If you follow the trade press, you’ll have noticed a depressing trend recently. The amount of space being devoted to announcement of layoffs, studio closures, and redundancies is growing every month. The concept of job security or new positions opening up is now a distant memory, and as a result, a design degree graduates and seasoned designers are opting to run their own design businesses.
Going freelance is a big step and challenge, but it makes sense to give it a try. The following tips will give you the edge you need to succeed as a freelancer:
Keep Your Costs Down
If you’re an experienced designer, then you probably already have all the equipment you need to do your job. That means that your set-up costs will be minimal, but it doesn’t mean that working from home will be free. You’ll need to consider increased electricity costs, increased heating bills, and the extra strain on your telephone bill and internet connection.
If you expect to be doing a lot of work online, or you’ll be building an international client base, then you might want to invest in a leased line, and make use of IP telephony (known as VoIP in the consumer world) to keep your costs down. You don’t need to shell out for an expensive IP telephony package – even software based VoIP services such as Skype will do in the early stages.

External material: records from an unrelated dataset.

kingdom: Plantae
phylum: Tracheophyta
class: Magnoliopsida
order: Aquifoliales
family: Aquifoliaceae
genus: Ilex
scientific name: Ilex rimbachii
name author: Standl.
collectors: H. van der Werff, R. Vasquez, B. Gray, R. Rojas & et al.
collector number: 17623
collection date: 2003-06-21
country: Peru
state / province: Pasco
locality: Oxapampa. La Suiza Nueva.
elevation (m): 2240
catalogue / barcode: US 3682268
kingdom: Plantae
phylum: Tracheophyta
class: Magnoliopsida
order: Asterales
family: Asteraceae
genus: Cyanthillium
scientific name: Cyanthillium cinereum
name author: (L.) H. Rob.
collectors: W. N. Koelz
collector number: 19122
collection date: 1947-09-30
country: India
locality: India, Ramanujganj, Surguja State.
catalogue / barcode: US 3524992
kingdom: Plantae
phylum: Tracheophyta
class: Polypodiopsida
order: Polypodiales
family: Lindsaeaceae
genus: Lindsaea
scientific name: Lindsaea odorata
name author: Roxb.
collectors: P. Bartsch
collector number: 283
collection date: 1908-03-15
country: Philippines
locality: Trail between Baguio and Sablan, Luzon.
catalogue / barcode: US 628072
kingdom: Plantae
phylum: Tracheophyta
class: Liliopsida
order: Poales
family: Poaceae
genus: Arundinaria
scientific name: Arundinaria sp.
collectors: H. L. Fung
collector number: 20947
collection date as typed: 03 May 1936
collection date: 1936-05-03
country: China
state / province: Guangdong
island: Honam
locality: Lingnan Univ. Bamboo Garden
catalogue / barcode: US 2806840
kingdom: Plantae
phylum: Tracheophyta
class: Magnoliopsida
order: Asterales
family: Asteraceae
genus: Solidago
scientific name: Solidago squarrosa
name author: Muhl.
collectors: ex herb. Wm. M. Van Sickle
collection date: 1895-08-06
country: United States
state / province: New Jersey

Without Marketing there Are No Customers
If you’re an experienced designer, you’ll have an advantage over beginning graphic design degree graduates who think that a couple of pictures and some mixed media stuff from their A-level course makes them an expert in design. Use your experience to your advantage. Upload your portfolio to every site you can find that is related to your niche. Email all your old contacts and tell them that you’re freelancing now. Get some business cards printed up in your name, and get yourself out to as many networking events as you can. The market is competitive, so don’t expect people to be falling over themselves to hire you. You’ll probably encounter several nibbles and vague promises of work before a real job comes up.
Price Yourself Sensibly
Now that you’re in it to win it as a sole proprietor, you have to pay taxes and expenses out of your income. You should price yourself accordingly. Don’t under-bid in the hopes of getting work – that’s likely to backfire and leave people wondering why you’re so cheap. You know you have the skills, so price yourself accordingly. If people complain about your prices, point them to your portfolio and remind them that you have an office to run, a leased line to pay for, and a lot of equipment that doesn’t come cheap. Just because you’re working from home, it doesn’t mean that you can do things for free. You can always offer discounts or “mates rates” to old contacts if you feel the need to reduce your prices later. Raising prices is difficult when you have already set a precedent for low rates.